Amapola nasceu com 8 meses, pequena, raquítica e quase morreu. O Estivador deu o nome de Amapola porque esse era o nome da sua mãe. Uma mulher forte que já tinha morrido e ele achou que isso salvaria a menina. Quando saíram da maternidade, o Estivador levou as duas para um quartinho sujo perto do porto e ainda cuidou das duas por mais quatro meses. Não registrou a menina, mas se sentiu pai. Depois sumiu no mundo. Por um tempo, Cleonice ainda recebeu de um moleque sujo um envelope com dinheiro, sempre escrito Amapola. Quando Amapola completou 1 ano os envelopes pararam de ser entregues.
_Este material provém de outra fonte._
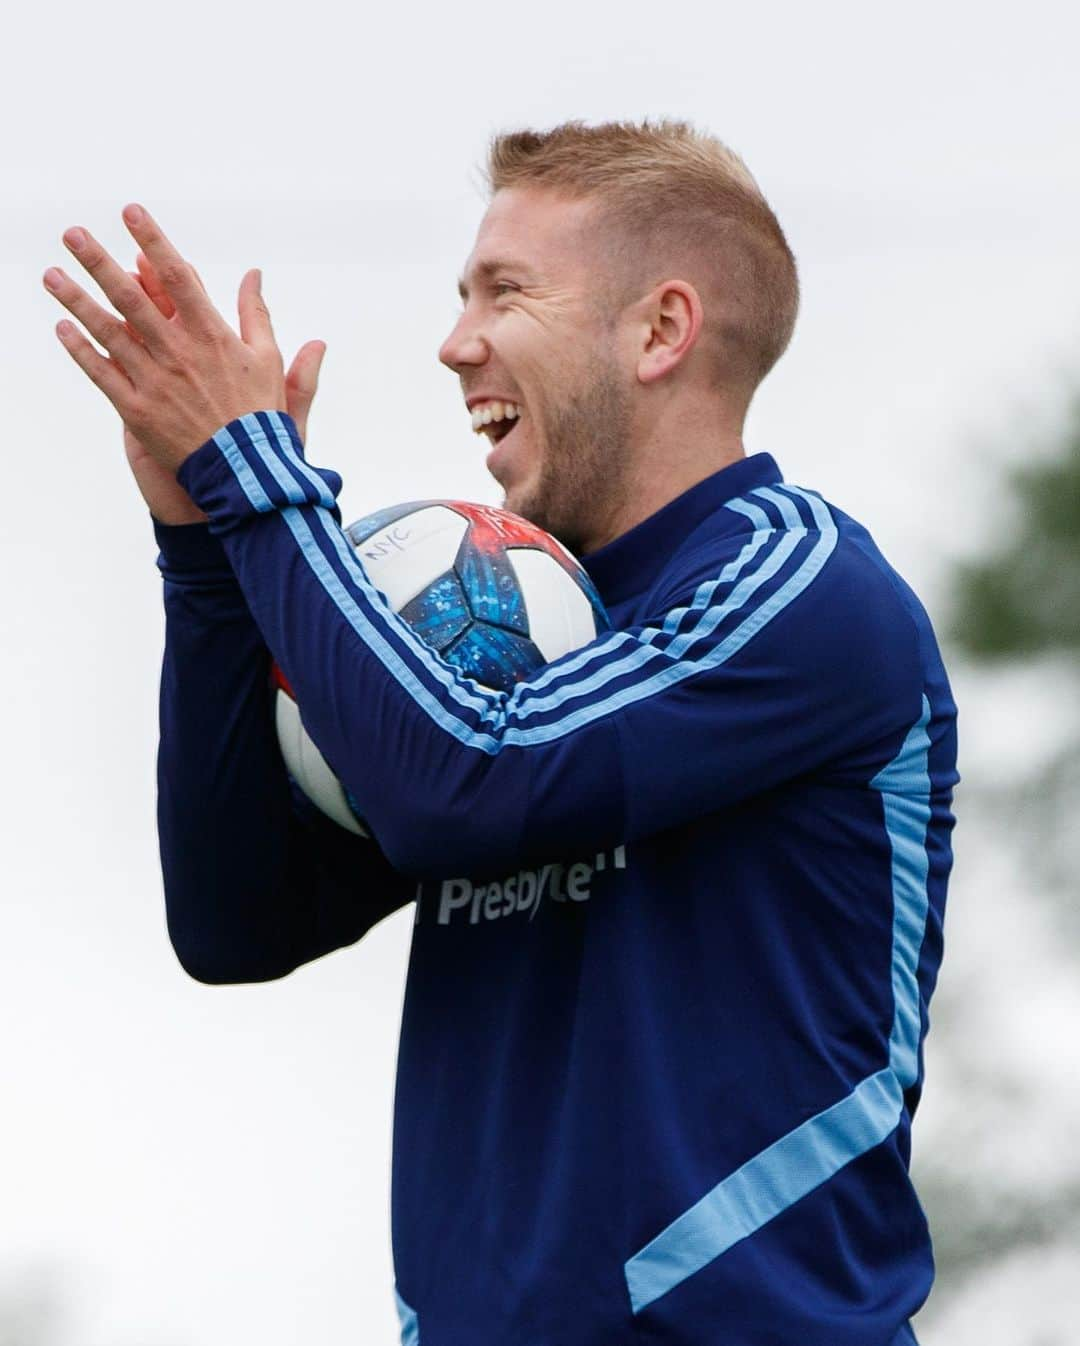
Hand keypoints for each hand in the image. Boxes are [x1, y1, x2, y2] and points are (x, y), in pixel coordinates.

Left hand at [43, 204, 308, 475]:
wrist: (245, 473)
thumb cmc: (261, 416)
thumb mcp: (267, 360)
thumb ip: (256, 314)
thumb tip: (253, 275)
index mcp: (211, 335)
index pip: (177, 277)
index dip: (153, 241)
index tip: (132, 212)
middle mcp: (177, 352)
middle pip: (131, 297)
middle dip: (99, 262)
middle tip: (72, 234)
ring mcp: (154, 381)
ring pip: (108, 331)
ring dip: (77, 300)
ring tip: (51, 274)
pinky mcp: (137, 410)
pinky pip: (102, 374)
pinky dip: (80, 351)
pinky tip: (62, 328)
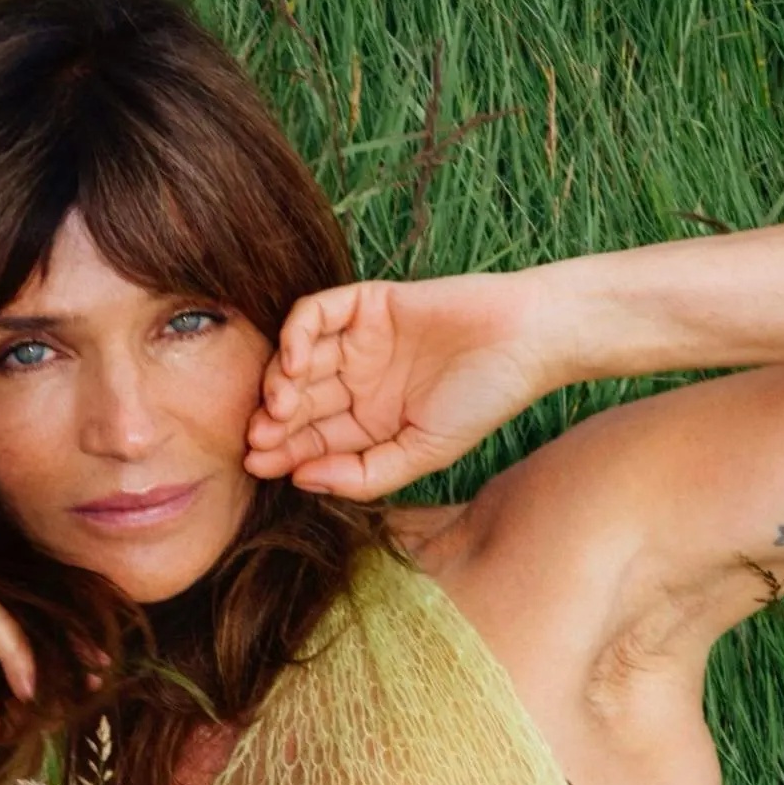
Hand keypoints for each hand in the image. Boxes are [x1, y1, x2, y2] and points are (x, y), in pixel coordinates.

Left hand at [242, 270, 555, 499]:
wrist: (527, 340)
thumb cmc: (484, 400)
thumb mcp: (423, 453)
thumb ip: (365, 474)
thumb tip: (302, 482)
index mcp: (369, 420)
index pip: (313, 438)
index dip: (284, 453)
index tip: (259, 468)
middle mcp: (358, 379)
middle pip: (298, 401)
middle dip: (273, 422)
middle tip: (256, 439)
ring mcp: (359, 340)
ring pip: (299, 359)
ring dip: (280, 382)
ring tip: (277, 407)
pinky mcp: (365, 303)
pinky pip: (315, 314)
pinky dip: (296, 335)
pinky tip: (294, 362)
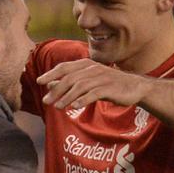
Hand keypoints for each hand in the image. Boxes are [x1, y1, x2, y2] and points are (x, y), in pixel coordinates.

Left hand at [36, 59, 150, 111]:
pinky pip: (93, 94)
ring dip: (67, 97)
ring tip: (57, 107)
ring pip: (80, 86)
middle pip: (70, 78)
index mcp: (86, 65)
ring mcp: (101, 78)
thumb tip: (49, 85)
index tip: (39, 81)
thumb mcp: (88, 81)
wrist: (134, 87)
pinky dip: (83, 100)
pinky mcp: (109, 88)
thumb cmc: (108, 84)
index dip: (51, 73)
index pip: (64, 67)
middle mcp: (92, 69)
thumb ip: (70, 82)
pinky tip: (74, 107)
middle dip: (56, 89)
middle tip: (46, 101)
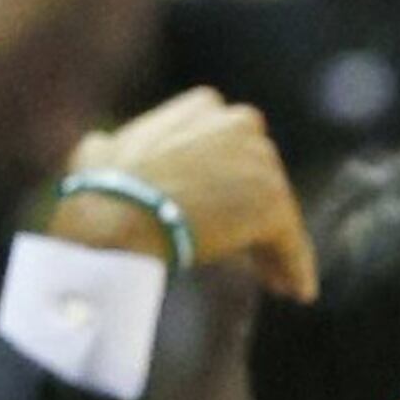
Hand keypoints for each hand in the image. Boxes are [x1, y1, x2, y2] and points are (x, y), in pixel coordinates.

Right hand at [51, 89, 315, 298]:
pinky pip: (292, 242)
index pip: (235, 148)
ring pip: (279, 212)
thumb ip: (121, 144)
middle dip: (257, 216)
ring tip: (277, 282)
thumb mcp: (103, 148)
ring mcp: (260, 160)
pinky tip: (297, 293)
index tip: (231, 215)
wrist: (118, 213)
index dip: (235, 184)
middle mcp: (238, 123)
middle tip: (258, 256)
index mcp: (203, 106)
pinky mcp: (273, 202)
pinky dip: (296, 268)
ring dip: (278, 248)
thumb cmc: (101, 188)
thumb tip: (104, 145)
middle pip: (262, 179)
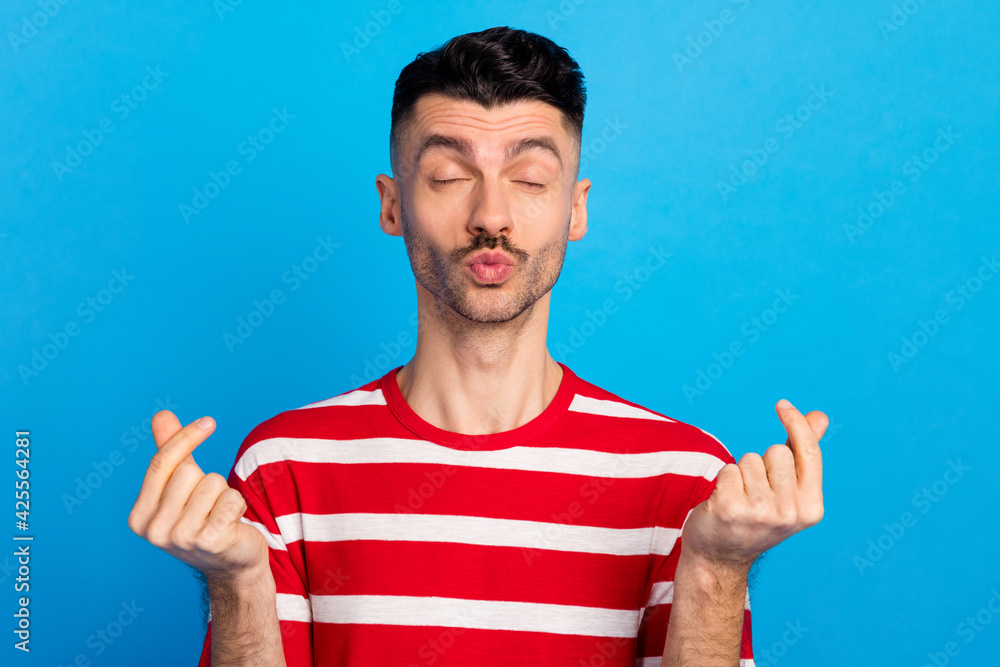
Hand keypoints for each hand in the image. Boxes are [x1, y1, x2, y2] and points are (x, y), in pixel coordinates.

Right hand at [127, 411, 267, 581]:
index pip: (161, 463)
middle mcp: (154, 530)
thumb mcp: (183, 487)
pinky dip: (238, 504)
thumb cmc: (205, 519)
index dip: (185, 437)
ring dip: (224, 494)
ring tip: (220, 516)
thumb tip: (161, 415)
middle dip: (207, 480)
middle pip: (189, 471)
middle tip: (209, 506)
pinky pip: (231, 498)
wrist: (232, 564)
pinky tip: (232, 523)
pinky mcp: (210, 541)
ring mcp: (181, 538)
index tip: (209, 421)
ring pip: (212, 483)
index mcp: (139, 516)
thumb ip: (172, 453)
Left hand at [679, 399, 826, 569]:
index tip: (782, 404)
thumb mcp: (787, 491)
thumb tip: (820, 416)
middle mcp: (790, 513)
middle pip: (776, 451)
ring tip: (740, 498)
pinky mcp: (731, 509)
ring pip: (750, 459)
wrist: (720, 557)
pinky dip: (723, 480)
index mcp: (812, 509)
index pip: (809, 453)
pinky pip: (727, 469)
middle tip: (755, 490)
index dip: (797, 424)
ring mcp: (760, 513)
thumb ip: (802, 453)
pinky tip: (723, 502)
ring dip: (741, 472)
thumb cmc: (755, 517)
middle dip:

Então Cleonice precisou sair do quartinho e arranjar emprego. Com o pouco dinheiro que tinha, viajou de carona para São Paulo e conseguiu um lugar na favela que mora até hoje. Deixava Amapola com a vizinha, Dona Dulce (mãe do Lucas) e ia trabalhar. Pouco mais de dois meses, se apaixonou pelo pai de Pedro e logo estava grávida. Esse foi um traste. Quando descobriu a gravidez, deu uma surra em Cleonice e disse que nunca engravidaria uma mulher da vida. Pedro nasceu e desde pequeno se mostrou sangue ruim. O parto foi difícil, quase 12 horas de sofrimento e quando viu o menino, sentiu uma aversão que dura até hoje.

E assim foi se apaixonando e tendo filhos. Filhos diferentes de pais diferentes. Fora aqueles homens que ela amou e não ficou grávida. Ela mesma não entendia como uma pessoa que nunca recebeu amor, pode ter tanto amor para dar. E agora aparece Pirata, oferecendo um amor calmo que ela sempre desejou.

Nice, como gosta de ser chamada, faz a promessa de ser feliz com Pirata. Agradece por Amapola existir. Assim como o pai, a menina é forte e cuida de todos a seu redor. Cleonice pode trabalhar, colocar o pouco dinheiro dentro de casa e aproveitar Pirata.

Dorme uma noite sem sonhos e acorda cedo para cuidar da casa. Só teria sábado para fazer o que Amapola ainda não consegue. Domingo terá festa na casa dos patrões e eles exigiram que Nice esteja lá, sem ganhar hora extra ou algum dinheirinho. Sua paga serão os restos da festa que serão entregues aos seus filhos.